→ **About this exercise**
Nothing but the line containing "тимчасового перебування у" and the lines that follow it to the end of the material below should appear in the answer, each copied exactly.

→ **Record extracts**
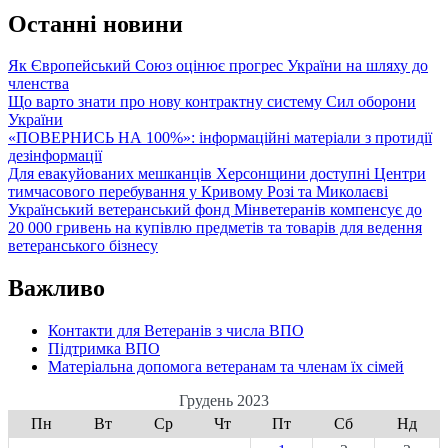
Останні новини
Як Європейський Союз оцінює прогрес України на шляху до
членства
Що варто знати про нову контрактну систему Сил оборони
України
«ПОВЕРНИСЬ НА 100%»: інформаційні матеріали з протидії
дезінформації
Для евакуйованих мешканців Херсонщини доступні Центри
тимчасового перебування у Кривому Розі та Миколаєві
Український ветеранський фонд Мінветеранів компенсує до
20 000 гривень на купівлю предметів та товарів для ведення
ветеранського бізнесу
Важливо
Контакти для Ветеранів з числа ВПО
Підтримка ВПО
Матеріальна допомога ветеранам та членам їх сімей
Грудень 2023
Пн
Вт
Ср
Чт
Пт
Сб
Нд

→ **Solved problem**
тимчасового перебування у Кривому Розі та Миколаєві
Український ветеранський фонд Мінветеранів компенсує до
20 000 гривень на купівлю предметів та товарів для ведення
ветеранського бізнесу
Важливо
Контакти для Ветеранів з числа ВПО
Підтримка ВПО
Матеріальна допомога ветеранам та членам їх сімей
Грудень 2023
Пн
Вт
Ср
Чт
Пт
Сб
Нд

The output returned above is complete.